Ike thinks back, pictures his mother. She’s like an opposite image of Lenore, cell for cell. Like Lenore was formed out of some negative mold of her mother, received all the counterqualities that Ike remembers in the woman. She was soft-spoken, contented, serene, endlessly compassionate, at times joyful, with a deep vein of humor and a love of the quiet. Now it’s as if someone stole her away, inverted all of those traits, and placed her back in his presence in the form of Lenore.
But Lenore wasn’t always this way. That’s the thing. That’s the killer. He’s not deceiving himself. She was always tougher, capable of being more cutting, always a little quick, in motion. But it was a strength, and it was only part of the total package. She was also the funniest person Ike had ever met. No question. And way back it had seemed like, in her own way, she’d had her own well of mercy. And if she was always capable of violence, Ike thought it could be triggered only by an assault on the people she loved, that the two sides of her were absolutely connected, and rage could only be tapped by an aggression against himself or Ma or Dad. In first grade, when Dennis Lamont bloodied Ike’s nose at recess, Lenore waited for the end of the school day, then went after the kid with a vengeance. She blackened both his eyes and left lumps all over his head. Ike felt more than a little ashamed, but he both acknowledged and appreciated Lenore’s motivation. A Thomas had been harmed. Retribution was like a simple reflex. The next day she had noticeable contempt for the principal’s lack of understanding.
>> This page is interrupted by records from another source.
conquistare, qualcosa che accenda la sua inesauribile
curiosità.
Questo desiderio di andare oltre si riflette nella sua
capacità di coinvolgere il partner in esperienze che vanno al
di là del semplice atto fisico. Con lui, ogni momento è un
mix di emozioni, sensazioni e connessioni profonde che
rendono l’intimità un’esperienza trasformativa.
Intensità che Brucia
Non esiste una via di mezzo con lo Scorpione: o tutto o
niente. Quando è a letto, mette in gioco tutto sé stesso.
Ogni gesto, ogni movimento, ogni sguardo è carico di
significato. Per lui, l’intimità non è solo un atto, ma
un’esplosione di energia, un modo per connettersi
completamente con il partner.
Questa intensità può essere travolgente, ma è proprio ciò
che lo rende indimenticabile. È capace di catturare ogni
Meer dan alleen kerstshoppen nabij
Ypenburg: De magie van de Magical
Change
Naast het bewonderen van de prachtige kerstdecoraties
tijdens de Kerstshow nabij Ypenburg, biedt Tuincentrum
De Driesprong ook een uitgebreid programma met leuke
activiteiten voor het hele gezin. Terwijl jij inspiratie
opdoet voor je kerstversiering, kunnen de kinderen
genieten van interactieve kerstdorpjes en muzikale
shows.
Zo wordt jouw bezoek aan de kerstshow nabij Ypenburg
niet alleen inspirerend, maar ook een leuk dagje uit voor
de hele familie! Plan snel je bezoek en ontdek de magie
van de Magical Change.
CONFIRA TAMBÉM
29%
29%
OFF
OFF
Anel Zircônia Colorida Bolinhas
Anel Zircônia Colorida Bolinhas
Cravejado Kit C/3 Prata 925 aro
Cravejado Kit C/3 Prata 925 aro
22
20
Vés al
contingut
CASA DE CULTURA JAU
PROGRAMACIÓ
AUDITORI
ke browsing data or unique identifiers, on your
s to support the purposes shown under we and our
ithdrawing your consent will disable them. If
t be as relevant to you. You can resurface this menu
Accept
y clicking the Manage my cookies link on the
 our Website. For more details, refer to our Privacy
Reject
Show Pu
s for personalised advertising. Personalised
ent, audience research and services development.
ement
It was one of the first of her many childhood disputes with authority.
Although he can’t be certain about the chronology, Ike thinks it was a decade later that Lenore began to change. It was as if in entering puberty, some natural biological event kicked in, and Lenore’s tendency toward aggression took leave of its natural trigger. One day it was just not necessary for a family member to be affronted. Lenore’s hostility had a life of its own. But it seemed within the boundaries of normalcy until their parents died. From that point on Ike started to fear her a little. There was something about Lenore that was not there before. There was an irrational menace; an unhealthy predatory feeling surrounded her. When she came to his side of the duplex now, Ike expected her to be wearing a black hood and carrying a sickle.
Ike despises the fact that she collects weapons. He’s sure it’s not something the other cops do. He’s aware that narcotics is one of the most dangerous jobs in the department. Especially lately. If he has to, he can understand the Magnum, rather than the standard-issue.38. But Lenore has something like an armory on the other side of Ike’s walls. It just isn’t necessary, and it’s a sign of something wrong. She also seems to love the weapons, to dwell on them inordinately, take them out and clean them incessantly. She keeps small cans of oil on her end tables the way other people keep candy dishes. Ike knows there are tubes of graphite and bristle reamers in the slots of her silverware drawer. She spends more time in the depths of the shooting bunker than most women her age spend at the latest downtown clubs. Ike thinks he’d be shocked if he just knew the percentage of her salary that went to bullets.